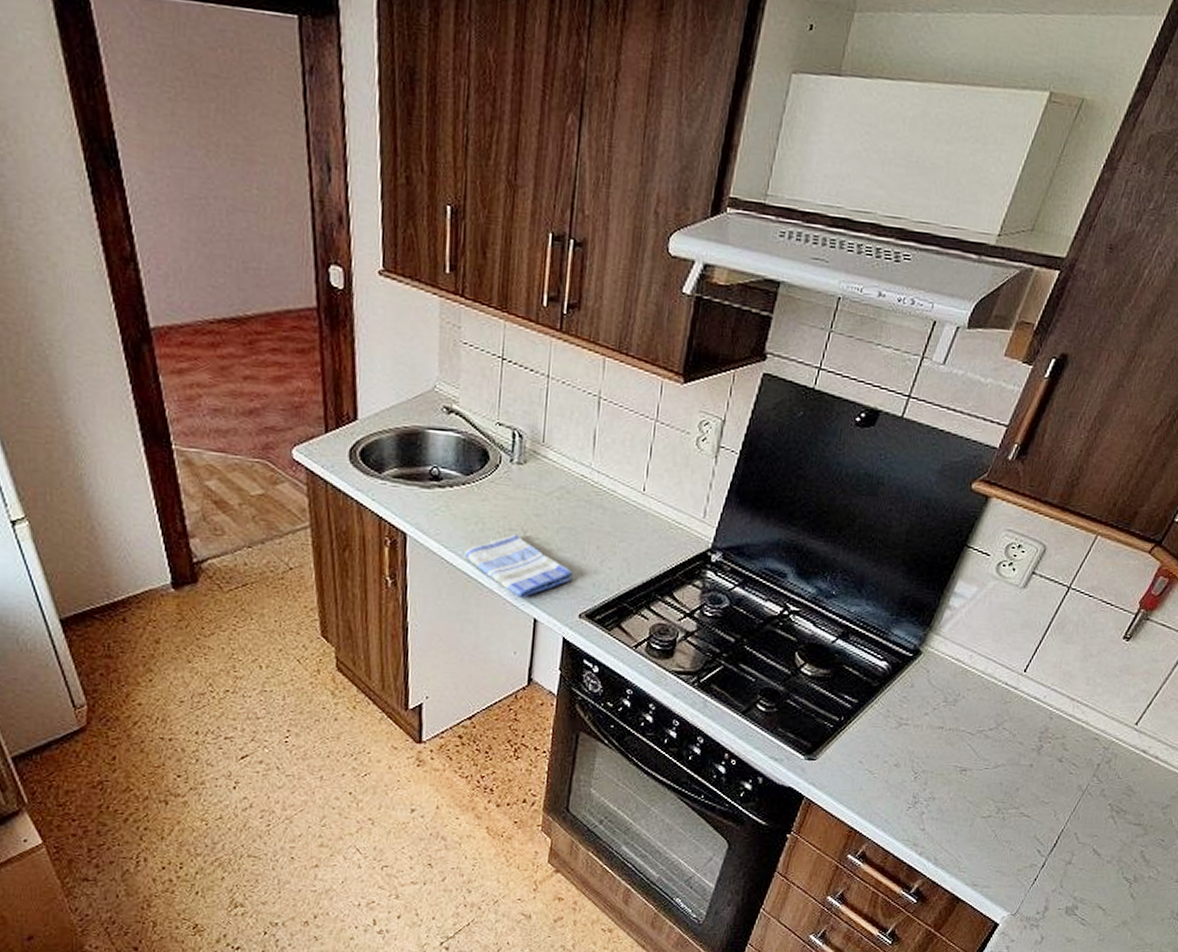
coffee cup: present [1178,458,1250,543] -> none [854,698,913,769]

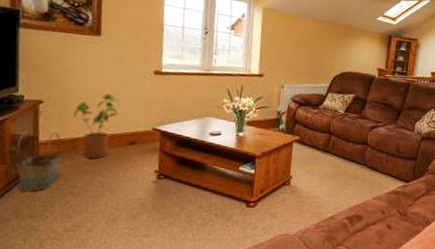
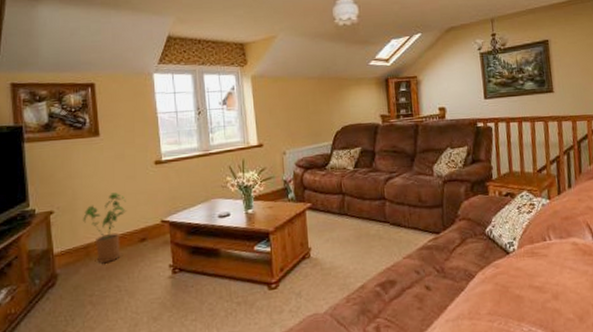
basket: present [16,132,61,192] -> none [34,241,77,308]

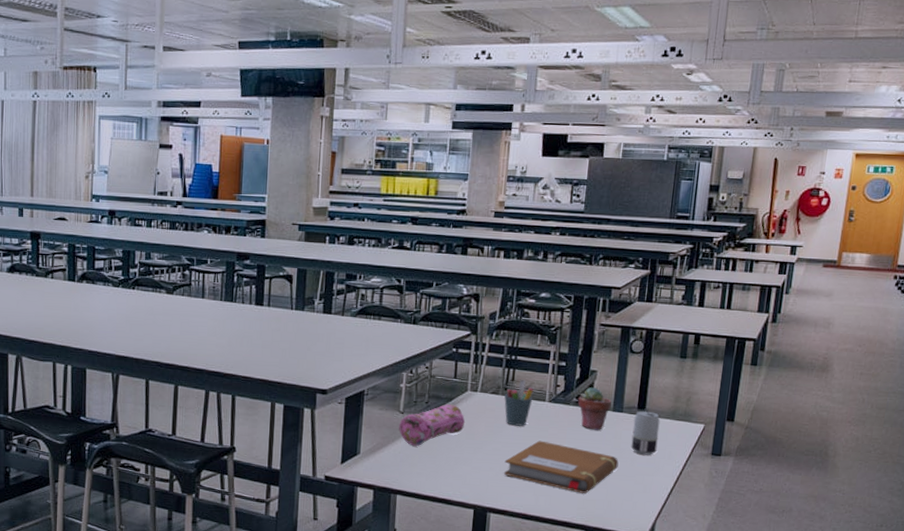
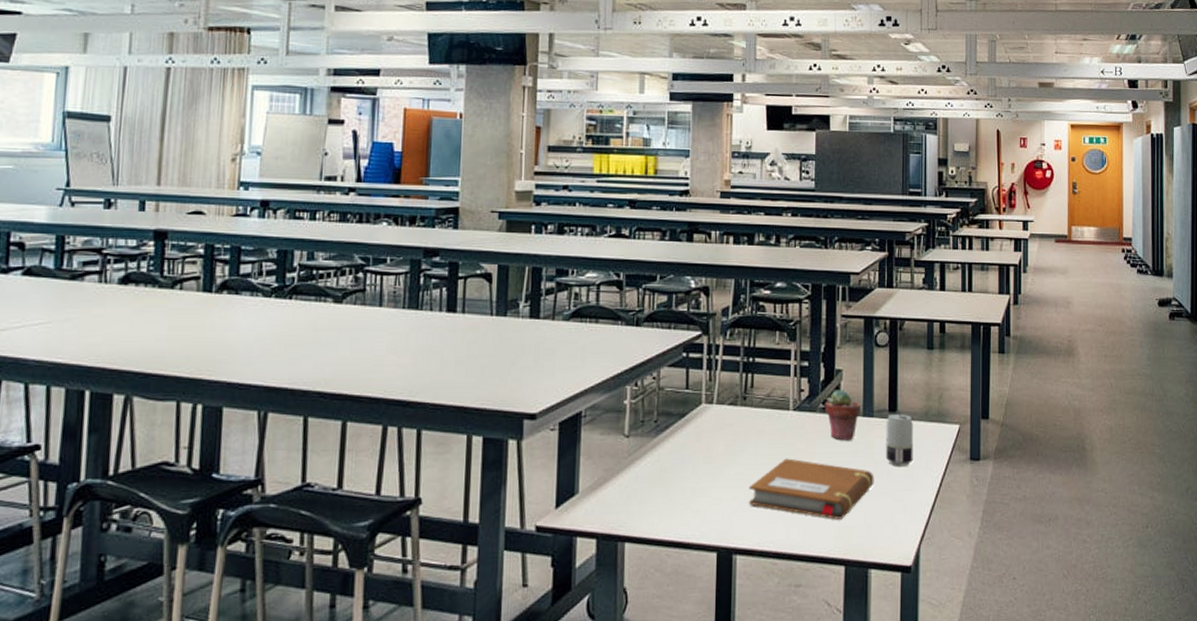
pencil case: present [399,404,466,446] -> none [624,422,702,477]
pen holder: present [504,379,534,427] -> none [744,385,776,444]

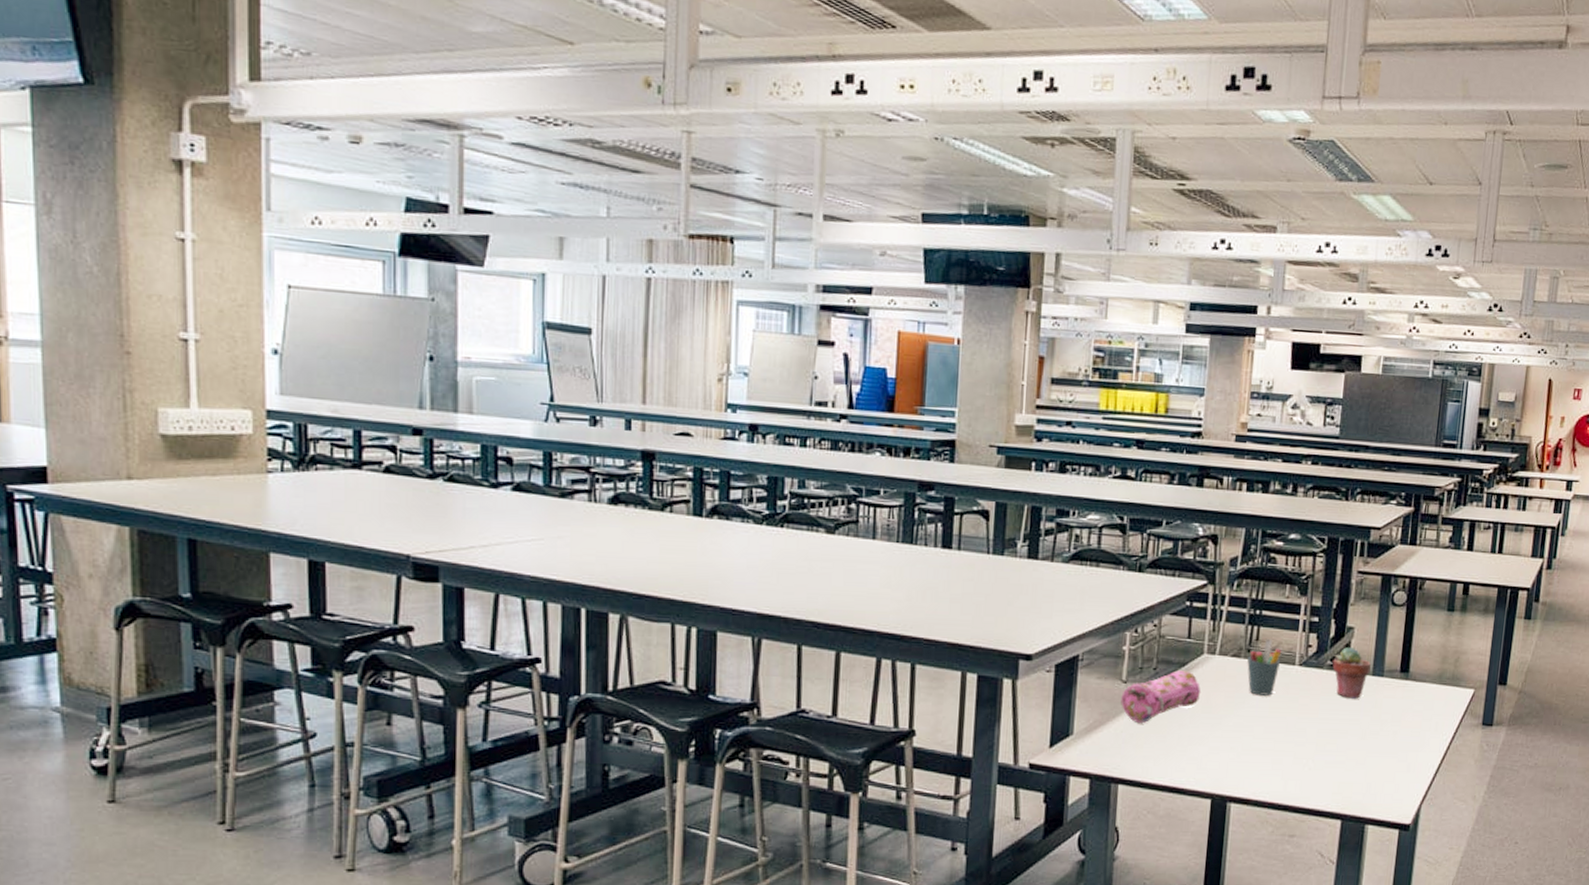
pencil case: none [624,422,702,477] -> present [1121,670,1201,723]
pen holder: none [744,385,776,444] -> present [1247,638,1282,697]
notebook: present [748,458,874,519] -> none [1246,712,1379,775]
beverage can: present [885,410,914,466] -> none [1392,671,1426,727]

####

→ **Exercise**: Reproduce every entry exactly; images stay out.

→ **Written response**:
coffee cup: present [1178,458,1250,543] -> none [854,698,913,769]

basket: present [16,132,61,192] -> none [34,241,77,308]

pencil case: present [399,404,466,446] -> none [624,422,702,477]
pen holder: present [504,379,534,427] -> none [744,385,776,444]

pencil case: none [624,422,702,477] -> present [1121,670,1201,723]
pen holder: none [744,385,776,444] -> present [1247,638,1282,697]
notebook: present [748,458,874,519] -> none [1246,712,1379,775]
beverage can: present [885,410,914,466] -> none [1392,671,1426,727]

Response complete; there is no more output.